TEXTE RETENU:
+===+
Art contemporain

Des murs révoltés

Par Lucien Rieul · L'ŒIL

Le 20 janvier 2016 - 1252 mots

L’actualité récente met en lumière l’intervention d’artistes, graffeurs ou plasticiens sur les murs qui, à nouveau, portent haut et fort leurs revendications.

En novembre 2015, le street artist Banksy attirait une nouvelle fois l’attention des médias. Lui qui avait quelques jours auparavant offert de réutiliser les matériaux de son Dismaland, parc d’attraction apocalyptique, afin de construire des abris pour des migrants, peignait une série de trois pochoirs sur les murs de la jungle et de la ville de Calais. Si l’un d’eux reprenait opportunément Le Radeau de la Méduse de Géricault, un autre faisait le buzz en représentant Steve Jobs, baluchon et Macintosh à la main, pour rappeler que le fondateur d’Apple aux États-Unis était lui-même d’origine syrienne.
Hasard du calendrier, une dizaine de jours plus tard, le camp de migrants accueillait l’exposition « Art in the Jungle ». Une trentaine d’artistes – dont certains résidant sur place – y présentaient leurs œuvres sous le parrainage d’un autre grand dessinateur : Ernest Pignon-Ernest. Ironie de l’histoire, c’est à quelques kilomètres seulement de Calais que le pionnier de l’art urbain collait en 1979 Les Expulsés, portrait d’un couple victime d’expulsion urbaine, une valisette à la main et un matelas roulé sous le bras.
+===+
MATÉRIEL FOURNI:
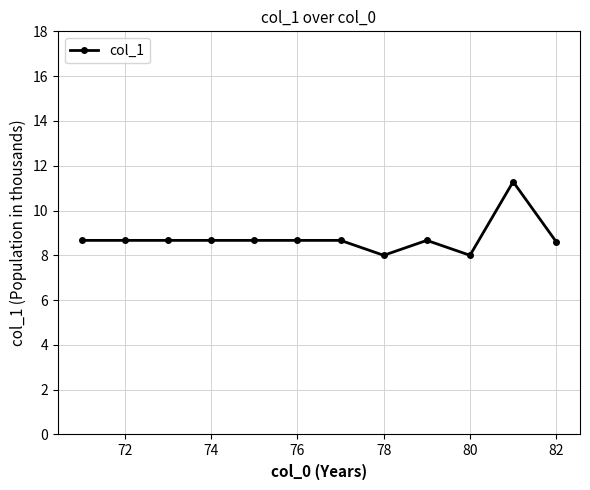

What is the maximum value shown in the chart?

11.3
+===+
CONSIGNE: D'après le texte sur l'art urbain, en quelle année Ernest Pignon-Ernest a-t-il collé Les Expulsés à quelques kilomètres de Calais ? Répondez en une courte phrase, s'il vous plaît.

VOTRE RÉPONSE: Il l'a collé en 1979.